## SUPPLIED TEXT

=====

Trump’s Mandatory Abraham Accords are dangerous; Why he pushes it still

President Trump announced on May 25 that joining the Abraham Accords should be treated as mandatory for Saudi Arabia, Qatar, Pakistan, Turkey, Egypt, and Jordan and linked it directly to any agreement with Iran. The Abraham Accords are rightly regarded as a landmark achievement and expansion at first glance might sound good for Israel. It may not be. The distinction between which elements of Trump’s push genuinely serve Israeli interests and which elements threaten them is the crucial question to ask and the answer requires understanding not just what Trump is proposing, but why.
Why Trump is pushing this now
Reports across multiple international outlets on the draft Iran agreement are frequently contradictory, likely reflecting spin and the ongoing dynamic nature of the talks by the parties to the negotiations. What matters is their convergent pattern: no credible account has suggested the deal would fully dismantle Iran’s nuclear infrastructure, end its ballistic missile program, sever its regional proxy network, or establish unrestricted freedom of navigation through the Strait of Hormuz, leaving the architecture of Iranian regional power largely intact.
In Middle Eastern political culture, compromise by the stronger party on issues it defined as non-negotiable is seen as weakness and weakness emboldens enemies.Iran’s leadership would almost certainly portray surviving the confrontation with the United States as a historic victory, and that narrative would carry regional weight regardless of any agreement’s technical details.
The mandatory Abraham Accords expansion push is most plausibly understood as partly compensatory: by trying to force a sweeping regional diplomatic achievement, the administration attempts to reframe the narrative from a partial Iran deal to a historic transformation of the Middle East. Trump is also deploying the Iran negotiations as active leverage , countries seeking US engagement on Iran are being told they must simultaneously deliver on normalization with Israel. But there is a second motivation, less visible in public commentary, that is arguably more significant for Israel.
On September 17, 2025, Saudi Arabia and Pakistan signed the Strategic Mutual Defense Agreement (SMDA), it is a formal mutual defense pact treating aggression against one signatory as aggression against both. Pakistani Defense Minister Khawaja Asif stated two days after signing that the agreement extended Pakistan’s nuclear umbrella to Saudi Arabia, a characterization Saudi officials reinforced by describing the pact as encompassing all available military capabilities. Some subsequent reporting has introduced nuance around the precise scope of that nuclear dimension, and the strategic ambiguity that remains may itself serve the interests of SMDA members regardless of what is formally operative. By January 2026 Turkey was in advanced talks to join thought it hasn’t yet and on April 17, 2026 the foreign ministers of Saudi Arabia, Turkey, Egypt, and Pakistan met at the Antalya Diplomacy Forum to explore combining their strengths on security matters. Qatar’s association was reported in parallel.
Some international media dubbed this formation an Islamic NATO in the making. It captured something real: a mutual defense structure with an implicit nuclear dimension, several members with deep ties to China and Russia, whose consolidation would shift regional influence meaningfully away from US and Israeli interests.

=====

## SUPPLIED DATA

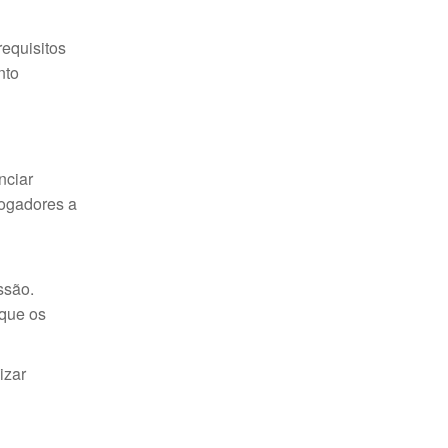
requisitos
nto
nciar
jogadores a
ssão.
 que os
izar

=====

Reproduce the passage of the Abraham Accords article that begins at the words "In Middle Eastern" and stops after the words "agreement’s technical details.".

In Middle Eastern political culture, compromise by the stronger party on issues it defined as non-negotiable is seen as weakness and weakness emboldens enemies.Iran’s leadership would almost certainly portray surviving the confrontation with the United States as a historic victory, and that narrative would carry regional weight regardless of any agreement’s technical details.